▸ **Exercises to complete**:
1. According to the editorial on architecture's future, what will happen to AR from next month?
2. Reproduce the stretch of the editorial on architecture's future from "How, then, to" through "role to play.".

▸ **Extract to read**:
--

Our special Preview issue underlines the importance of understanding the present


In the course of putting together an issue dedicated to looking forward, a series of unforeseen events aptly illustrated the folly of trying to predict the future. The dramatic unfolding of the global economic firestorm and the riots across the UK took everyone off guard, but the roots of these crises go back years, if not decades. Such episodes emphasise how we avoid engaging with and interpreting the present until a cataclysm occurs.

In the architectural profession, there is less sense of pivotal, world-turning moments. Yet the fall-out from wider events, such as the economic maelstrom, will gradually have a corrosive effect, starkly pointing up the architect’s role as a service provider at the behest of fickle patrons. These uncomfortable realities chip away at the profession’s perception of itself as highly skilled auteurs. However, this marginalisation is not simply the direct consequence of the latest economic downturn. For some time now, there has been a palpable whittling away of professional status and loss of authority.

How, then, to reconnect architecture with its core purpose of transforming human life for the better? How to put architects at the heart of debate? The wider cultural and social climate within which buildings are produced is radically shifting, as environmental stress on the planet intensifies. How such challenges are collectively confronted is critical, and architects have a vital role to play.

From next month, a relaunched and redesigned AR will engage more intensely with the new global realities. If we cannot predict the future, we can at least interrogate and understand the present.

--

[Page images and extracted text]
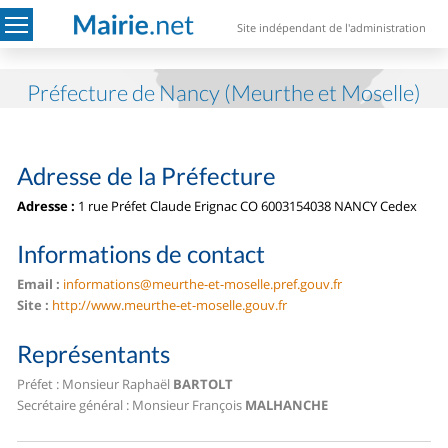
Site indépendant de l'administration
Préfecture de Nancy (Meurthe et Moselle)
Adresse de la Préfecture
Adresse :
1 rue Préfet Claude Erignac CO 60031
54038 NANCY Cedex
Informations de contact
Email :
informations@meurthe-et-moselle.pref.gouv.fr
Site :
http://www.meurthe-et-moselle.gouv.fr
Représentants
Préfet : Monsieur Raphaël
BARTOLT
Secrétaire général : Monsieur François
MALHANCHE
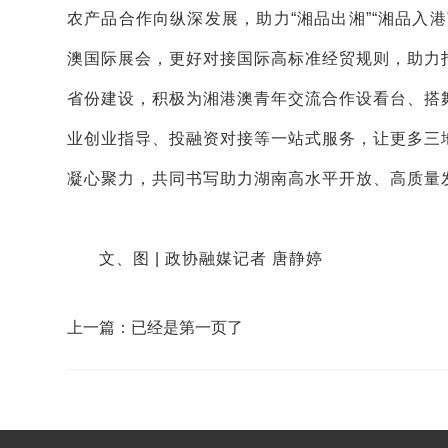
农产品合作向纵深发展，助力“湘品出湘”“湘品入
澳国际展会，更好对接国际高标准经贸规则，助力
省份建设，积极为湘港澳青年交流合作设看台、搭
业创业指导、投融资对接等一站式服务，让更多三
凝心聚力，共同书写助力湖南高水平开放、高质量
文、图
| 政协融媒记者 唐静婷
上一篇：已经是第一页了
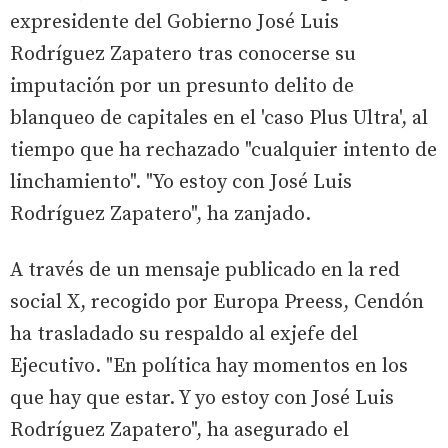
expresidente del Gobierno José Luis
Rodríguez Zapatero tras conocerse su
imputación por un presunto delito de
blanqueo de capitales en el 'caso Plus Ultra', al
tiempo que ha rechazado "cualquier intento de
linchamiento". "Yo estoy con José Luis
Rodríguez Zapatero", ha zanjado.
A través de un mensaje publicado en la red
social X, recogido por Europa Preess, Cendón
ha trasladado su respaldo al exjefe del
Ejecutivo. "En política hay momentos en los
que hay que estar. Y yo estoy con José Luis
Rodríguez Zapatero", ha asegurado el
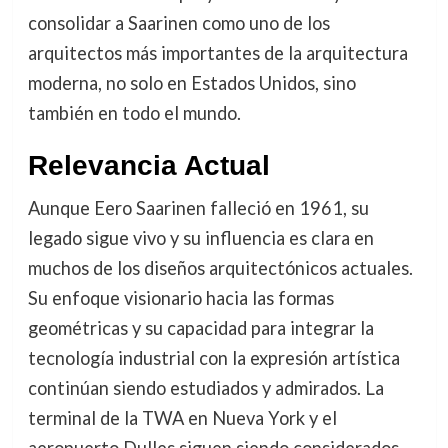
consolidar a Saarinen como uno de los
arquitectos más importantes de la arquitectura
moderna, no solo en Estados Unidos, sino
también en todo el mundo.
Relevancia Actual
Aunque Eero Saarinen falleció en 1961, su
legado sigue vivo y su influencia es clara en
muchos de los diseños arquitectónicos actuales.
Su enfoque visionario hacia las formas
geométricas y su capacidad para integrar la
tecnología industrial con la expresión artística
continúan siendo estudiados y admirados. La
terminal de la TWA en Nueva York y el
aeropuerto Dulles siguen siendo considerados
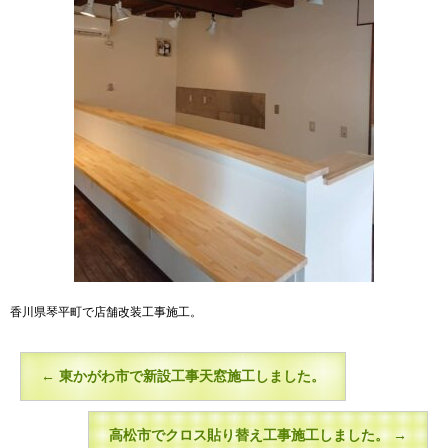
香川県琴平町で店舗改装工事施工。
←
東かがわ市で新設工事天窓施工しました。
高松市でクロス貼り替え工事施工しました。
→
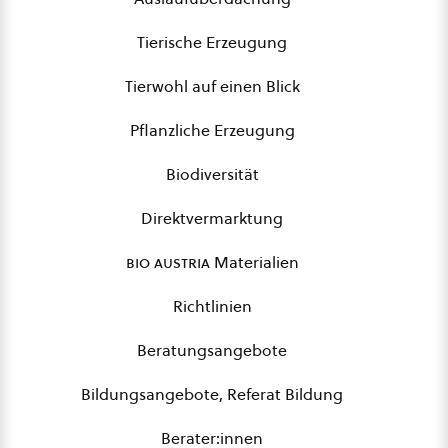
Tierische Erzeugung
Tierwohl auf einen Blick
Pflanzliche Erzeugung
Biodiversität
Direktvermarktung
bio austria
Materialien
Richtlinien
Beratungsangebote
Bildungsangebote, Referat Bildung
Berater:innen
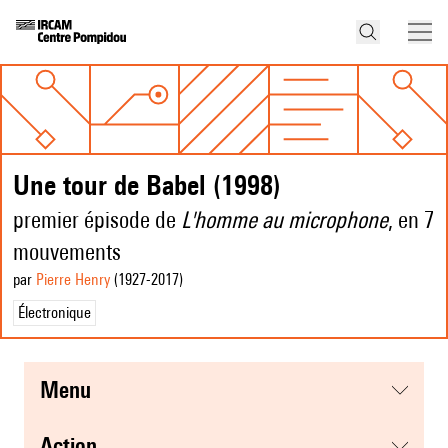
Une tour de Babel (1998)
premier épisode de
L'homme au microphone
, en 7
mouvements
par
Pierre Henry
(1927
-2017
)
Électronique
menu
action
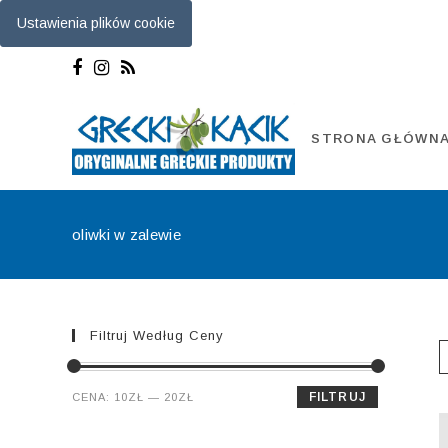
Ustawienia plików cookie
Skip
to
content
STRONA GŁÓWN
oliwki w zalewie
Filtruj Według Ceny
Cena
Cena
FILTRUJ
CENA:
10ZŁ
—
20ZŁ
min.
maks.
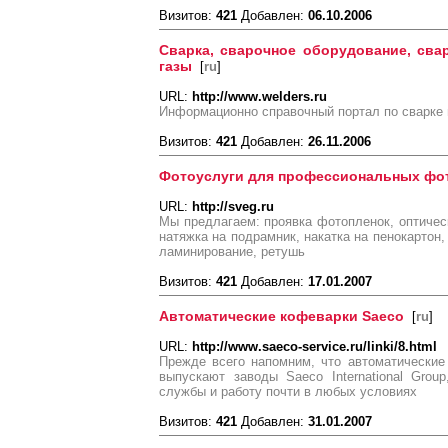
Визитов:
421
Добавлен:
06.10.2006
Сварка, сварочное оборудование, сва
газы
[
ru
]
URL:
http://www.welders.ru
Информационно справочный портал по сварке
Визитов:
421
Добавлен:
26.11.2006
Фотоуслуги для профессиональных фо
URL:
http://sveg.ru
Мы предлагаем: проявка фотопленок, оптичес
натяжка на подрамник, накатка на пенокартон,
ламинирование, ретушь
Визитов:
421
Добавлен:
17.01.2007
Автоматические кофеварки Saeco
[
ru
]
URL:
http://www.saeco-service.ru/linki/8.html
Прежде всего напомним, что автоматические
выпускают заводы Saeco International Grou
службы и работу почти в любых условиях
Визитов:
421
Добавлен:
31.01.2007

--

▸ **Responses to the tasks**:
1. AR will be relaunched and redesigned, and it will engage more intensely with the new global realities.

2.
How, then, to reconnect architecture with its core purpose of transforming human life for the better? How to put architects at the heart of debate? The wider cultural and social climate within which buildings are produced is radically shifting, as environmental stress on the planet intensifies. How such challenges are collectively confronted is critical, and architects have a vital role to play.